Extract the records in full, leaving every picture out.

Input rows =>
+ + + +

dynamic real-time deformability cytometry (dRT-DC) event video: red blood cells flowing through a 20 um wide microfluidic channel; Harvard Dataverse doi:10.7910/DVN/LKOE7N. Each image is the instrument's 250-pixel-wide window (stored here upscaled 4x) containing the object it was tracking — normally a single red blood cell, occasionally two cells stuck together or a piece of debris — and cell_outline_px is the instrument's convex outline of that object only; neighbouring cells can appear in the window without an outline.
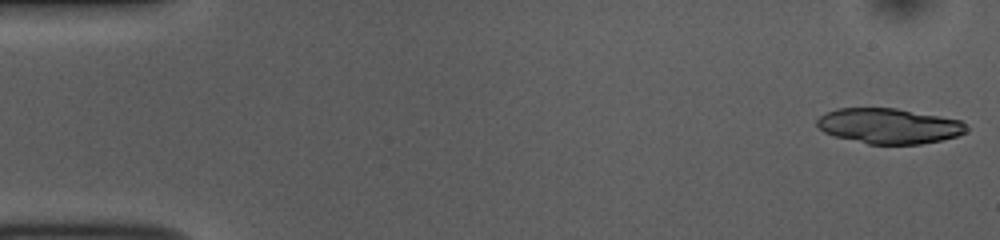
{"species": "common noctule bat (a hibernating species)", "species_latin": "Nyctalus noctula", "temperature_condition": "room temperature", "stored_images_in_passage": 51, "camera_frame_rate_fps": 3000, "um_per_image_px": 0.085, "animal": {"sex": "female", "body_mass_g": 10.0, "forearm_length_mm": 53.1}, "frame": {"image": 1, "passage_image": 1, "time_ms": 0.0, "image_size_px": [1000, 240], "cell_outline_px": [[968, 132], [956, 136], [940, 140], [920, 144], [868, 144], [832, 136], [824, 132], [816, 124], [816, 120], [820, 116], [836, 108], [896, 108], [960, 120], [968, 128]], "centroid_in_image_um": [75.54, 10.71], "position_along_channel_um": 9.5, "area_um2": 30.69}}
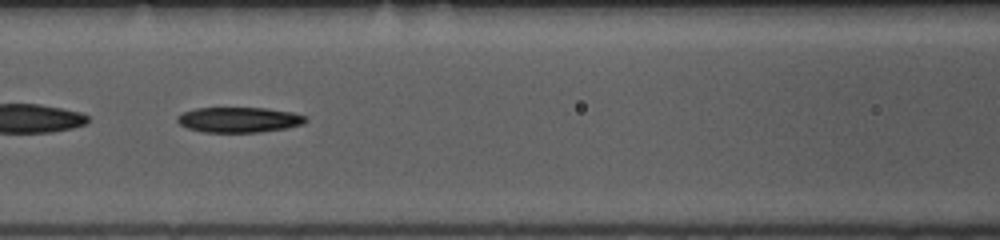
{"frame": {"image": 2, "passage_image": 22, "time_ms": 7.0, "image_size_px": [1000, 240], "cell_outline_px": [[308, 120], [304, 124], [284, 128], [256, 132], [204, 132], [188, 128], [180, 124], [176, 120], [176, 116], [184, 112], [196, 108], [268, 108], [292, 112], [308, 116]], "centroid_in_image_um": [20.34, 10.17], "position_along_channel_um": 146.3, "area_um2": 18.9}}
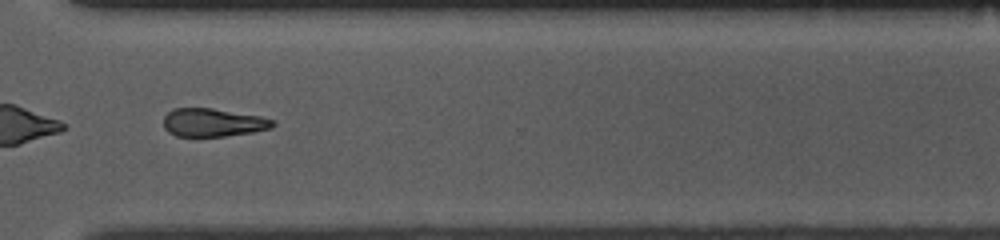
{"frame": {"image": 3, "passage_image": 38, "time_ms": 12.333, "image_size_px": [1000, 240], "cell_outline_px": [[276, 124], [272, 128], [252, 132], [224, 136], [176, 136], [168, 132], [164, 128], [164, 116], [172, 108], [212, 108], [260, 116], [276, 120]], "centroid_in_image_um": [18.11, 10.41], "position_along_channel_um": 352.5, "area_um2": 18.03}, "authors_computed_cell_mechanics": {"area_um2": 19.1318, "velocity_mm_per_s": 3.8747, "shape_relaxation_time_tau1_ms": 3.2488, "shape_relaxation_time_tau2_ms": null, "deformation_change_tau1": 0.1318, "deformation_change_tau2": null}}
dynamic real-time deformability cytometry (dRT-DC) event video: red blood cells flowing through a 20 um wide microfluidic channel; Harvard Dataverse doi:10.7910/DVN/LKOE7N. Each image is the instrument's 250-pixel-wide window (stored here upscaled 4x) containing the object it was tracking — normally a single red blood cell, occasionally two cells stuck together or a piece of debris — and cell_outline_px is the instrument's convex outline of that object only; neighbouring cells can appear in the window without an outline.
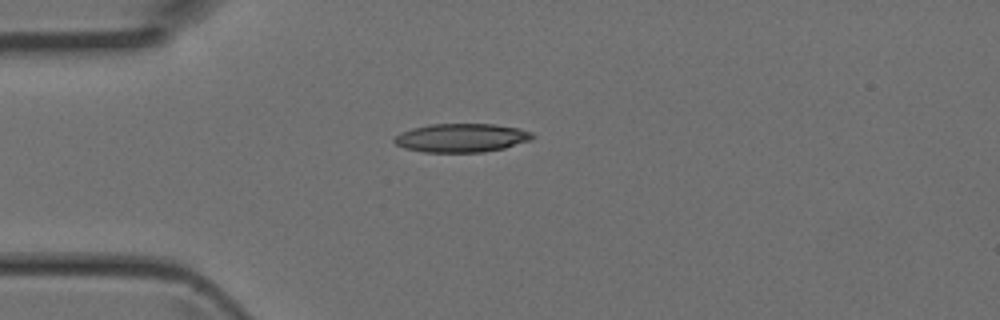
{"species": "Egyptian fruit bat (a non-hibernating species)", "species_latin": "Rousettus aegyptiacus", "temperature_condition": "room temperature", "stored_images_in_passage": 4, "camera_frame_rate_fps": 3000, "um_per_image_px": 0.085, "animal": {"sex": "female"}, "frame": {"image": 1, "passage_image": 4, "time_ms": 1.0, "image_size_px": [1000, 320], "cell_outline_px": [[536, 136], [532, 140], [504, 148], [484, 152], [424, 152], [404, 148], [396, 144], [392, 140], [400, 132], [412, 128], [428, 124], [496, 124], [520, 128], [532, 132]], "centroid_in_image_um": [39.25, 11.71], "position_along_channel_um": 45.7, "area_um2": 23.29}}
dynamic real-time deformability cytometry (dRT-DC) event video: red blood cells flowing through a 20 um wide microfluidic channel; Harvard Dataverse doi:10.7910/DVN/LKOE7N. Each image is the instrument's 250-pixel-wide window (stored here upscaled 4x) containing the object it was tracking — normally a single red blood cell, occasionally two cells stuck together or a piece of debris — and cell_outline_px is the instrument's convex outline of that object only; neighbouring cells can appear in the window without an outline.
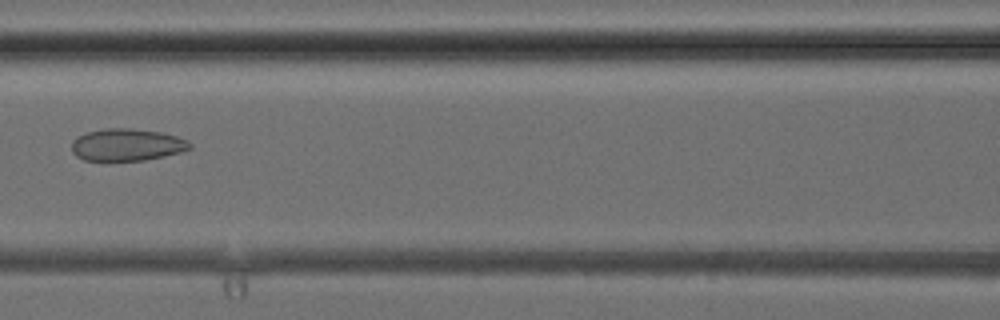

+ + + +

Output of the task =>
dynamic real-time deformability cytometry (dRT-DC) event video: red blood cells flowing through a 20 um wide microfluidic channel; Harvard Dataverse doi:10.7910/DVN/LKOE7N. Each image is the instrument's 250-pixel-wide window (stored here upscaled 4x) containing the object it was tracking — normally a single red blood cell, occasionally two cells stuck together or a piece of debris — and cell_outline_px is the instrument's convex outline of that object only; neighbouring cells can appear in the window without an outline.
{"species": "common noctule bat (a hibernating species)", "species_latin": "Nyctalus noctula", "temperature_condition": "room temperature", "stored_images_in_passage": 51, "camera_frame_rate_fps": 3000, "um_per_image_px": 0.085, "animal": {"sex": "female", "body_mass_g": 10.0, "forearm_length_mm": 53.1}, "frame": {"image": 1, "passage_image": 1, "time_ms": 0.0, "image_size_px": [1000, 240], "cell_outline_px": [[968, 132], [956, 136], [940, 140], [920, 144], [868, 144], [832, 136], [824, 132], [816, 124], [816, 120], [820, 116], [836, 108], [896, 108], [960, 120], [968, 128]], "centroid_in_image_um": [75.54, 10.71], "position_along_channel_um": 9.5, "area_um2": 30.69}}
{"frame": {"image": 2, "passage_image": 22, "time_ms": 7.0, "image_size_px": [1000, 240], "cell_outline_px": [[308, 120], [304, 124], [284, 128], [256, 132], [204, 132], [188, 128], [180, 124], [176, 120], [176, 116], [184, 112], [196, 108], [268, 108], [292, 112], [308, 116]], "centroid_in_image_um": [20.34, 10.17], "position_along_channel_um": 146.3, "area_um2": 18.9}}
{"frame": {"image": 3, "passage_image": 38, "time_ms": 12.333, "image_size_px": [1000, 240], "cell_outline_px": [[276, 124], [272, 128], [252, 132], [224, 136], [176, 136], [168, 132], [164, 128], [164, 116], [172, 108], [212, 108], [260, 116], [276, 120]], "centroid_in_image_um": [18.11, 10.41], "position_along_channel_um": 352.5, "area_um2": 18.03}, "authors_computed_cell_mechanics": {"area_um2": 19.1318, "velocity_mm_per_s": 3.8747, "shape_relaxation_time_tau1_ms": 3.2488, "shape_relaxation_time_tau2_ms": null, "deformation_change_tau1": 0.1318, "deformation_change_tau2": null}}
dynamic real-time deformability cytometry (dRT-DC) event video: red blood cells flowing through a 20 um wide microfluidic channel; Harvard Dataverse doi:10.7910/DVN/LKOE7N. Each image is the instrument's 250-pixel-wide window (stored here upscaled 4x) containing the object it was tracking — normally a single red blood cell, occasionally two cells stuck together or a piece of debris — and cell_outline_px is the instrument's convex outline of that object only; neighbouring cells can appear in the window without an outline.
{"species": "Egyptian fruit bat (a non-hibernating species)", "species_latin": "Rousettus aegyptiacus", "temperature_condition": "room temperature", "stored_images_in_passage": 4, "camera_frame_rate_fps": 3000, "um_per_image_px": 0.085, "animal": {"sex": "female"}, "frame": {"image": 1, "passage_image": 4, "time_ms": 1.0, "image_size_px": [1000, 320], "cell_outline_px": [[536, 136], [532, 140], [504, 148], [484, 152], [424, 152], [404, 148], [396, 144], [392, 140], [400, 132], [412, 128], [428, 124], [496, 124], [520, 128], [532, 132]], "centroid_in_image_um": [39.25, 11.71], "position_along_channel_um": 45.7, "area_um2": 23.29}}
dynamic real-time deformability cytometry (dRT-DC) event video: red blood cells flowing through a 20 um wide microfluidic channel; Harvard Dataverse doi:10.7910/DVN/LKOE7N. Each image is the instrument's 250-pixel-wide window (stored here upscaled 4x) containing the object it was tracking — normally a single red blood cell, occasionally two cells stuck together or a piece of debris — and cell_outline_px is the instrument's convex outline of that object only; neighbouring cells can appear in the window without an outline.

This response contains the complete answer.